- _Preguntas de estudio_
A. En el fragmento sobre la comida en Cuba, ¿con qué se compara salir de casa a comprar comida?
B. Continúa el fragmento sobre la comida en Cuba a partir de su última oración.

- _Fragmento proporcionado_
=====

En Cuba se come mejor cuando regresan los hijos pródigos. Y no hablo de quienes volvieron héroes tras enrolarse en guerras africanas o en guerrillas sudamericanas. Hoy los pródigos son los explotados médicos que viajan a África o Sudamérica y que escapan luego al Norte, y también los que fueron “escorias y traidores”, y a los que ahora recibimos con júbilo, y hasta cantamos sus proezas. Esos traidores que traen dólares son nuestros héroes, aún si desertara de una “misión internacionalista”.
Comer en Cuba es una odisea, y la mayoría de las veces se consigue gracias a la caridad de los extraños. Comer en Cuba es una hazaña. Salir de casa para comprar comida podría compararse con los trabajos de Hércules, a menos que tu familia esté a noventa millas y te deposite en tu tarjeta de MLC. Comprar comida es una aventura, pero si tenemos la suerte de conseguirla, vendrá entonces el problema que resulta sazonar. Sazonar, sazonar, that is the question, para decirlo en la lengua de donde vienen las ayudas.
Comer en Cuba, y con sazón, es toda una odisea. Comer en Cuba podría dejarte sin calzoncillos, sin ese collarcito que te gusta lucir en medio del escote o a la altura del cuello. Comer en Cuba es pasar hambre. Comer en Cuba obliga a desatender el paseo con los hijos, y también sus zapatos, y las camisas, y el parquecito de diversiones.
Tan embarazoso resulta todo eso que es mejor no tener hijos para evitar sufrimientos, para que no te suba la presión arterial y mueras de un infarto, y más si tienes la certeza de que por mucho que te ocupes de tu vástago, alguna vez deberá ir al servicio militar, y quizá tenga que cumplir esas “misiones internacionalistas” que no pocas veces acaban con sus vidas, y en el mejor de los casos vuelven famélicos y siendo portadores de enfermedades contraídas en el África subsahariana.

=====

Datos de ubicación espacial
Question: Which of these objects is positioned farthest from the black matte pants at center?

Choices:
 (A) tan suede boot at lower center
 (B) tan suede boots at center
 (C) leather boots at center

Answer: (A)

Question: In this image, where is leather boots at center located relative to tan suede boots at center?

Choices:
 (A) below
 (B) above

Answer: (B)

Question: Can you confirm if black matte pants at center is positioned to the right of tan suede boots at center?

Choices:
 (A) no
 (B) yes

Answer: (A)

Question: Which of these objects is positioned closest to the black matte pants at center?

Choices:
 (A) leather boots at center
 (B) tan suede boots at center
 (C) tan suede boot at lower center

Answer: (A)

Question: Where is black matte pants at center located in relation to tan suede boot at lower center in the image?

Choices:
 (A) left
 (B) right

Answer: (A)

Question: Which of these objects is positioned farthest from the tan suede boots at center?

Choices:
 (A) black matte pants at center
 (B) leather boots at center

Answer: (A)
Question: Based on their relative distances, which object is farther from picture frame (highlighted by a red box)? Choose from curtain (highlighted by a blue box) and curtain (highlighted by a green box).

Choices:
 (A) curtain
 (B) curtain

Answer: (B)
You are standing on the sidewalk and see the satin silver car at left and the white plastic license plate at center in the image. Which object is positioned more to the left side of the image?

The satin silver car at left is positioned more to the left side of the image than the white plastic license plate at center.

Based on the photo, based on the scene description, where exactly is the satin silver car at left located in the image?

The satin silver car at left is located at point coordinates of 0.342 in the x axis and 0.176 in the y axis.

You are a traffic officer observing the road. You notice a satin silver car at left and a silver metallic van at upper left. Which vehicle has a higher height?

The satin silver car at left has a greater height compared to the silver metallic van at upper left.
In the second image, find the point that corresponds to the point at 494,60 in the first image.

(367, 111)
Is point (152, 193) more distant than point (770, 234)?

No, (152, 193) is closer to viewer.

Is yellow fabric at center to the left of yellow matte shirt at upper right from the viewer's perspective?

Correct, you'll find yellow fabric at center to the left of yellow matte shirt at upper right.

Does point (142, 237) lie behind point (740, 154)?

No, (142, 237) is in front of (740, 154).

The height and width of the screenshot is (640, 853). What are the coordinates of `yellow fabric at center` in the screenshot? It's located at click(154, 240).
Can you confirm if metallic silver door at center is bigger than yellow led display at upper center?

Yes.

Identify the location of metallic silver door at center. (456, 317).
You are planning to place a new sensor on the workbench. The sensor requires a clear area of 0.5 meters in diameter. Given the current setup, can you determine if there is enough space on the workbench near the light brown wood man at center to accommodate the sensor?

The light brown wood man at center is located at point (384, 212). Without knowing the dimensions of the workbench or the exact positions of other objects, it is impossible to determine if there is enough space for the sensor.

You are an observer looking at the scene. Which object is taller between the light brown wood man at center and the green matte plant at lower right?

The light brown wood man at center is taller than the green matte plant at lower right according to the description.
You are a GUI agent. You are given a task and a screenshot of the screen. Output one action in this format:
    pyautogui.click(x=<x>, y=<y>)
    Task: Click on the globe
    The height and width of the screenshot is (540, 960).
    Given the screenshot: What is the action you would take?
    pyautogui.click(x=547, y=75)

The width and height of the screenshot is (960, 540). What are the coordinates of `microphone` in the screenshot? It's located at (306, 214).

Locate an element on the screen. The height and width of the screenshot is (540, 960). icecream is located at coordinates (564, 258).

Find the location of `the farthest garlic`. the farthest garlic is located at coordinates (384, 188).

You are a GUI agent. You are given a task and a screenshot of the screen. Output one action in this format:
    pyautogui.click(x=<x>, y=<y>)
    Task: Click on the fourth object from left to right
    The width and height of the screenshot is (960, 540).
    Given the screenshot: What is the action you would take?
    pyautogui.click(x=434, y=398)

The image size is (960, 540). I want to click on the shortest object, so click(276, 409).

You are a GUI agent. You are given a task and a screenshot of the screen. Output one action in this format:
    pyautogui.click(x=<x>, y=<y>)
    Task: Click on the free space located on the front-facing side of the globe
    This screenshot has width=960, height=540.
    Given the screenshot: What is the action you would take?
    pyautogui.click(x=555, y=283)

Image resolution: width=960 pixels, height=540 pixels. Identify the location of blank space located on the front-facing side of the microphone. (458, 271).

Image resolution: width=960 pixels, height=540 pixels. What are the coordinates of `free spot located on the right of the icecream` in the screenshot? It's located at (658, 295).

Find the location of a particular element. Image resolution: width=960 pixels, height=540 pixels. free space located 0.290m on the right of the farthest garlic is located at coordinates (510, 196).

=====

- _Soluciones_
A. Con los trabajos de Hércules.

B.
Y sí, comer es el problema mayor, y cuesta dinero, y sudores, y ansiedades, y broncas, y madrugadas en vilo, vestir con decoro es utopía. Comer en Cuba es parecido a esa creencia de que existe el Yeti, que no es más que la certeza de que tu dinero no sirve, y por eso piensas tanto en las libras esterlinas, en el euro, en el dólar. Y por esas razones crees que un terremoto, un ciclón, un tornado o un rabo de nube podrían ser mucho menos desastrosos que el comunismo que restringe y nos hace pensar solo en comida.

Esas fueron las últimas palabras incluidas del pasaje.